Inauguration du Pavé de Mémoire à Uccle du 4 mai 2012

Le vendredi 4 mai 2012, s'est tenue dans la belle salle du Conseil de la Maison Communale d'Uccle - à l'initiative de l'Association pour la Mémoire de la Shoah (AMS) -  une importante cérémonie, en présence de Monsieur le Bourgmestre Armand De Decker et du Collège échevinal, d'une très nombreuse assemblée, des  représentants de diverses associations dont Monsieur André Gumuchdjian, Vice-président du Comité des Arméniens de Belgique, ainsi que le Directeur de l'Ecole Messidor, Monsieur Serge Milinkovitch, des 45 élèves de 6ème primaire de cette école et de leurs enseignants.

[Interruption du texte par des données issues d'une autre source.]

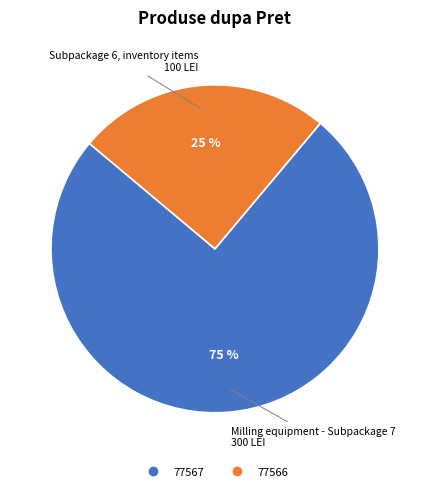

To the nearest percent, what is the combined percentage of 77566 and 77567?

100%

Cet événement  inaugurait le premier Pavé de Mémoire posé dans la commune d'Uccle.

Scellé dans le trottoir, devant le dernier domicile de Léon FAJNZNAIDER - 712, chaussée d'Alsemberg -, ce petit cube de béton de 10 cm dont la face supérieure est recouverte d'une plaque en laiton gravée à son nom, sa date de naissance, le lieu de sa déportation et de son assassinat, a pour but de remettre en lumière le tragique destin de ce jeune adolescent, âgé de 16 ans, déporté en 1942 à Auschwitz pour y être assassiné parce que son seul crime était d'être né juif lors de l'occupation de notre pays par les forces nazies.

Depuis 2009, l'AMS et son équipe de bénévoles s'est engagée dans ce travail de Mémoire pour la pose de Pavés de Mémoire (Stolpersteine : pierres d'achoppement,  pierres sur lesquelles on peut trébucher), créés par l'artiste berlinois Gunter Demnig.  L'AMS, malgré ses ressources limitées, veille à chaque fois à organiser une cérémonie du souvenir, digne pour ces victimes du nazisme, morts sans sépultures.  Egalement, elle sollicite les administrations et les écoles communales à s'impliquer davantage dans ce devoir de Mémoire et d'Histoire.

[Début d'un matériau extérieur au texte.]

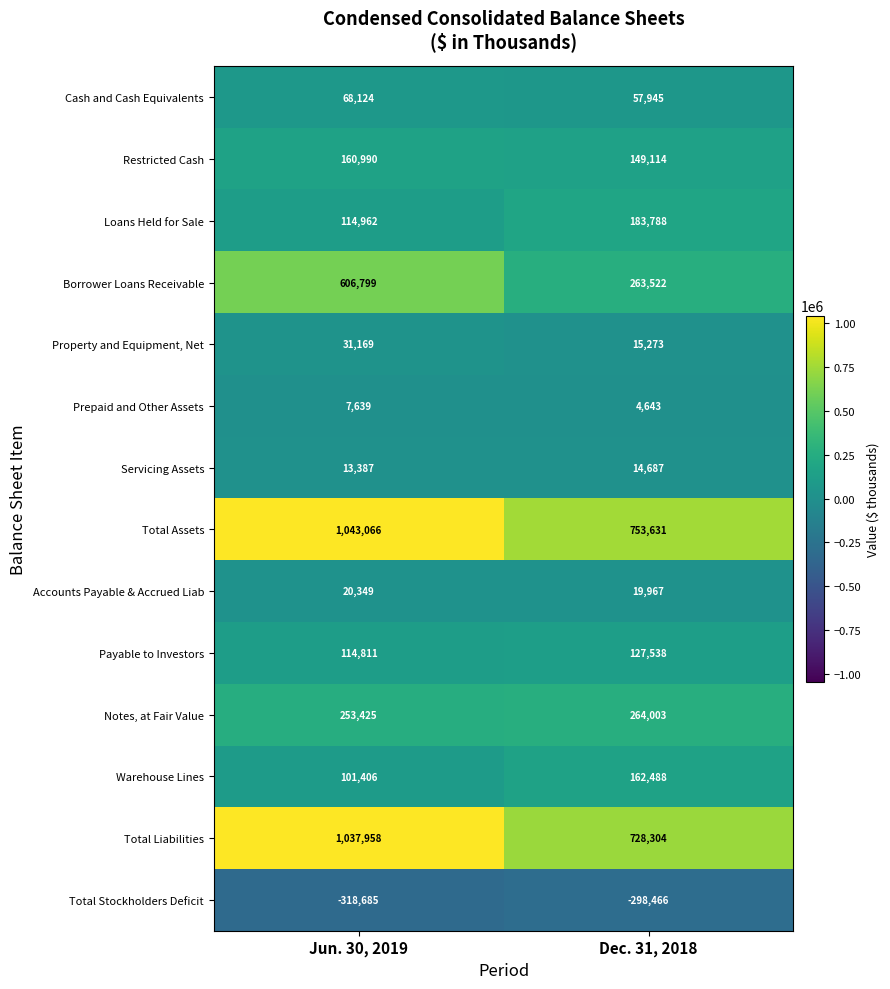

Is it true that Total Liabilities equals 728304 at Dec. 31, 2018?

True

La cérémonie de ce jour fut marquée par le discours d'Armand De Decker, qui  «avec une immense émotion» a rappelé l’anéantissement d’une partie de la population juive de Belgique (25.475 juifs  internés à Malines puis déportés à Auschwitz, dont seuls 1.335 sont revenus), relevant que même si «des actes de bravoure ont existé», ils ne peuvent occulter la vérité historique relative à la docilité des administrations communales du pays» (cfr  le rapport du CEGES « La Belgique docile »  publié en 2007), «mettant en évidence la collaboration passive et parfois active des autorités vis-à-vis de l’occupant allemand, notamment dans la mise en place de registres des juifs ou du port de l’étoile jaune ou encore l’insuffisance de poursuites des collaborateurs après la guerre».  Toutefois, Monsieur De Decker a ajouté que «le Sénat discute actuellement une résolution visant, enfin, à reconnaître solennellement que les autorités belges ont mené avec l’occupant allemand dans des domaines cruciaux une collaboration indigne d’une démocratie avec des conséquences dramatiques pour la population juive».